Tags: #Narrativa, Aventuras

—¡Sigue! Mientras veamos, avanzaremos —dijo tajantemente el infanzón—. Debemos llegar hasta el paso de Nogais cuanto antes.

Y así lo hicieron, hasta que la escasa luna y la espesura del bosque volvieron a la noche tan cerrada como para convertir la marcha en imposible.

Los reniegos de Gutier habían hartado pronto al muchacho y, al segundo día de marcha, Assur había dejado de pedirle que se detuviesen en alguna de las poblaciones circundantes. Además, el chico había llegado a creer las promesas del infanzón, y no había querido importunarlo más de lo necesario; dándose por satisfecho con la seguridad que el hombre del conde mostraba respecto al pronto llamamiento que se haría al fonsado. De hecho, el infanzón había mostrado una determinación que al muchacho le había parecido admirable; la cojera de Gutier se había ido haciendo más y más evidente, sin embargo, a pesar de los padecimientos y del penoso ascenso siguió manteniendo un ritmo endiablado; y Assur quiso interpretarlo de modo tal que colmara sus esperanzas. Con la ilusión propia de su edad el muchacho imaginaba que Gutier deseaba tanto como él mismo llegar al castillo del conde. Las fuerzas de los nobles se unirían sin más dilación y, con el beneplácito del rey niño, se reunirían las mesnadas para expulsar por siempre a los normandos; el mismísimo Gutier podría rescatar a Ilduara y a Sebastián. Assur incluso se imaginó convertido en mozo de armas del infanzón, interviniendo de manera decisiva en la batalla en la que recuperaría lo poco que quedaba de su familia.
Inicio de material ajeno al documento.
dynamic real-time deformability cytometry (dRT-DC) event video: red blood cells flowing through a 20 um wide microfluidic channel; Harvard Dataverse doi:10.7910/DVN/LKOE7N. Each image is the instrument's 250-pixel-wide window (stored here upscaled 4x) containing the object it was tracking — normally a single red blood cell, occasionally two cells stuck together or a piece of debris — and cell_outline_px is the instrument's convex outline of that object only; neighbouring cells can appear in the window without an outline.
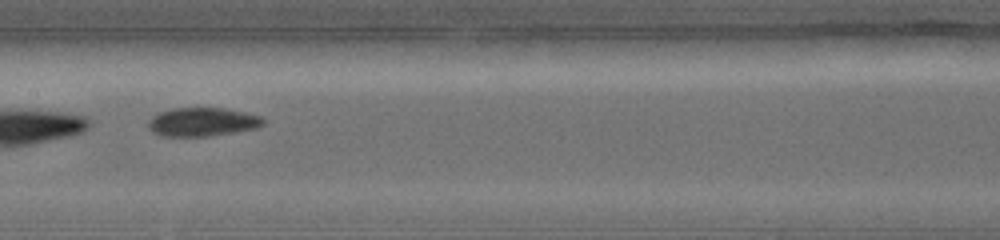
{"species": "common noctule bat (a hibernating species)", "species_latin": "Nyctalus noctula", "temperature_condition": "warm", "stored_images_in_passage": 14, "camera_frame_rate_fps": 5000, "um_per_image_px": 0.085, "animal": {"sex": "female", "body_mass_g": 19.0, "forearm_length_mm": 56.7}, "frame": {"image": 1, "passage_image": 5, "time_ms": 3.4, "image_size_px": [1000, 240], "cell_outline_px": [[264, 124], [256, 128], [208, 136], [160, 136], [152, 132], [148, 128], [148, 120], [152, 116], [160, 112], [172, 108], [224, 108], [244, 112], [260, 116], [264, 120]], "centroid_in_image_um": [17.16, 10.36], "position_along_channel_um": 190.2, "area_um2": 19.13}}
Por su parte, Gutier, cansado y dolorido, hubiera preferido no haberse convertido en esclavo de semejantes promesas, sin embargo, no se le había ocurrido otro modo de evitar que el muchacho lo retrasase todavía más. En realidad, el infanzón tenía sus dudas sobre la posible reacción del conde Gonzalo, pero había preferido pensar que, por una vez, el bien del pueblo podría interponerse a las ventajas de los juegos políticos. Además, su herida estaba suponiendo un verdadero calvario; pensó en más de una ocasión hacer un alto en Samos y dejarse atender por los monjes, aunque no llegó a decirlo para no dar pie a más palabrería del niño, que se hubiera quejado por el retraso.

Dejaron atrás el alto de Piedrafita y el apremio impidió a Gutier detenerse en la iglesia de Santa María la Real para rogarle ayuda al Señor, además, estando aquel lugar en manos de monjes benedictinos, no tenía Gutier amigos con los que contar, por lo que no le quedó otra que apretar los dientes y seguir. Con mucho esfuerzo, consiguieron hacer noche al pie de la colina que coronaba el castillo de Sarracín, su destino, al cuarto día; y solo las molestias y calenturas de la herida de Gutier les impidieron acometer la difícil ascensión.

Prepararon campamento en un claro entre viejos robles retorcidos de corteza gris, y Assur, intentando ayudar, se ocupó de rellenar los odres con agua fresca del cristalino Valcarce. Era un río retorcido y sinuoso que cambiaba una y otra vez de dirección por culpa de la intrincada geografía del valle; sus aguas limpias le hicieron a Assur recordar la mañana de unos pocos días atrás, mientras se preparaba para pescar en el Pambre. El muchacho se sentía confundido, perdido; la excitación de la aventura que estaba viviendo se mezclaba de una manera insana con la incertidumbre por su futuro y el enorme dolor que sentía por haber perdido a su familia. La esperanza de volver a ver a Ilduara o a Sebastián era su único amarre y Assur estaba decidido a no rendirse.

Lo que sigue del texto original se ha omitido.